A Agência de Defesa Agropecuária do Paraná (Adapar) encerrou nesta segunda-feira (8) o ciclo 2025/2026 da Vigilância Ativa de Aves no estado, com o envio da última remessa de amostras para os Laboratórios Federais de Defesa Agropecuária (LFDA) de Campinas (SP) e Porto Alegre (RS). As análises têm como foco a detecção de enfermidades de relevância sanitária, especialmente a Influenza Aviária de Alta Patogenicidade (IAAP) e a Doença de Newcastle.
A vigilância ativa integra as principais ações do Programa de Sanidade Avícola e tem como objetivo monitorar continuamente a população de aves, permitindo a identificação precoce de possíveis focos de doenças e comprovando a ausência de agentes causadores de enfermidades que podem gerar impactos econômicos e sanitários.
Mais de 480 propriedades monitoradas
Durante o ciclo, equipes da Adapar realizaram fiscalizações em 488 propriedades avícolas distribuídas por diferentes regiões do Paraná.
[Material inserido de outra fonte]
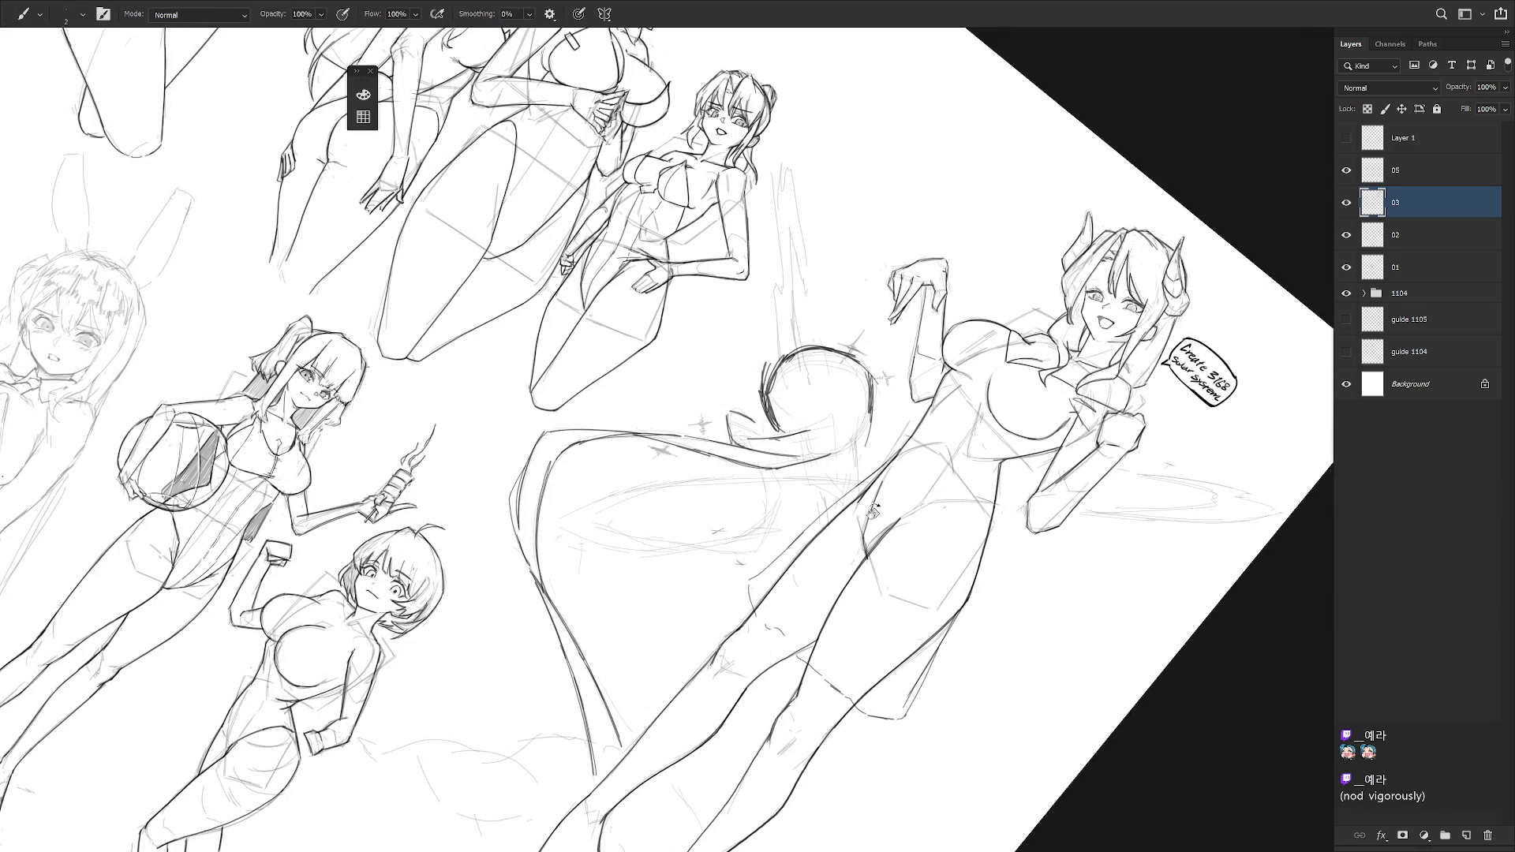
{"action": "key", "text": "r"}
{"action": "left_click_drag", "start_coordinate": [858, 515], "coordinate": [821, 473]}
{"action": "mouse_move", "coordinate": [821, 342]}
{"action": "left_mouse_down"}
{"action": "mouse_move", "coordinate": [838, 396]}
{"action": "mouse_move", "coordinate": [813, 426]}
{"action": "left_mouse_up"}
Além da coleta de amostras, os profissionais também levantaram informações epidemiológicas consideradas estratégicas para a manutenção do elevado padrão sanitário da avicultura estadual.
Segundo a chefe da Divisão de Sanidade Avícola (Disav), Pauline Sperka, os resultados obtidos fortalecem a capacidade de resposta do serviço veterinário oficial e contribuem diretamente para a proteção do setor.
“Além de garantir a segurança sanitária da produção, as ações de vigilância são fundamentais para assegurar a confiança dos mercados consumidores nacionais e internacionais, contribuindo para a manutenção das exportações e da competitividade do setor avícola paranaense”, destacou.
Trabalho integrado fortalece defesa sanitária
A Adapar ressalta que os resultados alcançados foram possíveis graças à atuação conjunta dos escritórios regionais, unidades locais, equipes da sede da agência e do Centro de Diagnóstico Marcos Enrietti (CDME), além da participação dos produtores rurais envolvidos nas atividades de monitoramento.
As amostras coletadas agora passarão por análise laboratorial e integrarão o conjunto de evidências sanitárias utilizadas para subsidiar ações de defesa agropecuária e programas de certificação sanitária.
A agência destaca ainda que a manutenção dos elevados padrões sanitários depende da cooperação entre produtores, agroindústrias, entidades representativas e o Serviço Veterinário Oficial, garantindo a sustentabilidade e a competitividade da avicultura paranaense.
Vigilância permanente
A vigilância ativa é realizada de forma contínua no Paraná e desempenha papel estratégico na prevenção de doenças de notificação obrigatória. Além do monitoramento sanitário, a iniciativa fortalece ações de educação sanitária, biosseguridade e conscientização dos produtores sobre a importância da comunicação imediata de suspeitas de enfermidades.
Segundo a Adapar, o contato frequente com os avicultores também contribui para a disseminação de boas práticas de produção e para a construção de uma cultura de prevenção compartilhada entre o setor produtivo e os órgãos de defesa agropecuária, fator considerado essencial para a preservação do patrimônio avícola do estado.